• [What the task requires]: Repeat the records below exactly, line for line.
___ Data excerpts
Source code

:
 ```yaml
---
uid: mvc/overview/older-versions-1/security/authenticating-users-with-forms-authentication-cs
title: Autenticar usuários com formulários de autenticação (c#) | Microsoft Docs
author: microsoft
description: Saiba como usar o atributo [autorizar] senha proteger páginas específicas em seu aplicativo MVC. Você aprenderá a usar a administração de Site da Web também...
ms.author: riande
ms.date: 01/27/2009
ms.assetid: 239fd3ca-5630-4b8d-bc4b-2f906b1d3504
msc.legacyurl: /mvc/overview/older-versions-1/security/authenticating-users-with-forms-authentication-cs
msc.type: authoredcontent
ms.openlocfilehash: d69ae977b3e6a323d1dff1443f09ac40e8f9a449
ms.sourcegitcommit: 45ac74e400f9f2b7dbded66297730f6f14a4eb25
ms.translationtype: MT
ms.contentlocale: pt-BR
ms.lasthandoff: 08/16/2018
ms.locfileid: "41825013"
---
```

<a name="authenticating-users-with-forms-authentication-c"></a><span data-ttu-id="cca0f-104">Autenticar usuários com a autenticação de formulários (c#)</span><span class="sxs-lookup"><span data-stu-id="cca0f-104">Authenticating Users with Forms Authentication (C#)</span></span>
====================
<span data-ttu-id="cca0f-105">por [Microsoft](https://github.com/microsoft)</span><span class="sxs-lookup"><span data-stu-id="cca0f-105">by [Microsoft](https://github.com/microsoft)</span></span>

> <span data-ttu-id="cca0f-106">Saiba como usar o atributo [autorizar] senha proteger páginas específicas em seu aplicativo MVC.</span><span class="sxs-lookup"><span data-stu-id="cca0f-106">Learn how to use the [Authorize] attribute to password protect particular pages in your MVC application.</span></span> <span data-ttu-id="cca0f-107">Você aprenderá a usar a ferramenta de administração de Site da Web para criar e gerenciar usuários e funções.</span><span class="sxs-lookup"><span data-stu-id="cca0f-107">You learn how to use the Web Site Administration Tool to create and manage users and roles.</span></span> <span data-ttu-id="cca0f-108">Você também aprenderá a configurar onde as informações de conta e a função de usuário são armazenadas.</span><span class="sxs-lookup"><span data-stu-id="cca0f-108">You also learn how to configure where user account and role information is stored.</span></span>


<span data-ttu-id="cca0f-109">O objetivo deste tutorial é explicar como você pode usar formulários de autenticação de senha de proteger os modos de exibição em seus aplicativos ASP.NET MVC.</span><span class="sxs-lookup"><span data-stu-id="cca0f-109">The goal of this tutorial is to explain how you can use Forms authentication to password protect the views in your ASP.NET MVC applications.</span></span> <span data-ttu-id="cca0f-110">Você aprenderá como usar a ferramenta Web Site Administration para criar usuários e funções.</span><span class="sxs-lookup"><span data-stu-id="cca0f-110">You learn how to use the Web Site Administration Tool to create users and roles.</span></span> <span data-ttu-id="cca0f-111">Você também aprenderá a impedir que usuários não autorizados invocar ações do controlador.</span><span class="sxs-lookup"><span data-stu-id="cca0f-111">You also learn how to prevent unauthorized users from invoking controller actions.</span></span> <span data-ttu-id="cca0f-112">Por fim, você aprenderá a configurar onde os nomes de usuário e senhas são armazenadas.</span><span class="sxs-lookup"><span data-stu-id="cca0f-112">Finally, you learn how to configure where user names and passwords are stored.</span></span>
______
• [Response area]:
Source code

:
 ```yaml
---
uid: mvc/overview/older-versions-1/security/authenticating-users-with-forms-authentication-cs
title: Autenticar usuários com formulários de autenticação (c#) | Microsoft Docs
author: microsoft
description: Saiba como usar o atributo [autorizar] senha proteger páginas específicas em seu aplicativo MVC. Você aprenderá a usar a administração de Site da Web também...
ms.author: riande
ms.date: 01/27/2009
ms.assetid: 239fd3ca-5630-4b8d-bc4b-2f906b1d3504
msc.legacyurl: /mvc/overview/older-versions-1/security/authenticating-users-with-forms-authentication-cs
msc.type: authoredcontent
ms.openlocfilehash: d69ae977b3e6a323d1dff1443f09ac40e8f9a449
ms.sourcegitcommit: 45ac74e400f9f2b7dbded66297730f6f14a4eb25
ms.translationtype: MT
ms.contentlocale: pt-BR
ms.lasthandoff: 08/16/2018
ms.locfileid: "41825013"
---
```

<a name="authenticating-users-with-forms-authentication-c"></a><span data-ttu-id="cca0f-104">Autenticar usuários com a autenticação de formulários (c#)</span><span class="sxs-lookup"><span data-stu-id="cca0f-104">Authenticating Users with Forms Authentication (C#)</span></span>
====================
<span data-ttu-id="cca0f-105">por [Microsoft](https://github.com/microsoft)</span><span class="sxs-lookup"><span data-stu-id="cca0f-105">by [Microsoft](https://github.com/microsoft)</span></span>

> <span data-ttu-id="cca0f-106">Saiba como usar o atributo [autorizar] senha proteger páginas específicas em seu aplicativo MVC.</span><span class="sxs-lookup"><span data-stu-id="cca0f-106">Learn how to use the [Authorize] attribute to password protect particular pages in your MVC application.</span></span> <span data-ttu-id="cca0f-107">Você aprenderá a usar a ferramenta de administração de Site da Web para criar e gerenciar usuários e funções.</span><span class="sxs-lookup"><span data-stu-id="cca0f-107">You learn how to use the Web Site Administration Tool to create and manage users and roles.</span></span> <span data-ttu-id="cca0f-108">Você também aprenderá a configurar onde as informações de conta e a função de usuário são armazenadas.</span><span class="sxs-lookup"><span data-stu-id="cca0f-108">You also learn how to configure where user account and role information is stored.</span></span>


<span data-ttu-id="cca0f-109">O objetivo deste tutorial é explicar como você pode usar formulários de autenticação de senha de proteger os modos de exibição em seus aplicativos ASP.NET MVC.</span><span class="sxs-lookup"><span data-stu-id="cca0f-109">The goal of this tutorial is to explain how you can use Forms authentication to password protect the views in your ASP.NET MVC applications.</span></span> <span data-ttu-id="cca0f-110">Você aprenderá como usar a ferramenta Web Site Administration para criar usuários e funções.</span><span class="sxs-lookup"><span data-stu-id="cca0f-110">You learn how to use the Web Site Administration Tool to create users and roles.</span></span> <span data-ttu-id="cca0f-111">Você também aprenderá a impedir que usuários não autorizados invocar ações do controlador.</span><span class="sxs-lookup"><span data-stu-id="cca0f-111">You also learn how to prevent unauthorized users from invoking controller actions.</span></span> <span data-ttu-id="cca0f-112">Por fim, você aprenderá a configurar onde os nomes de usuário e senhas são armazenadas.</span><span class="sxs-lookup"><span data-stu-id="cca0f-112">Finally, you learn how to configure where user names and passwords are stored.</span></span>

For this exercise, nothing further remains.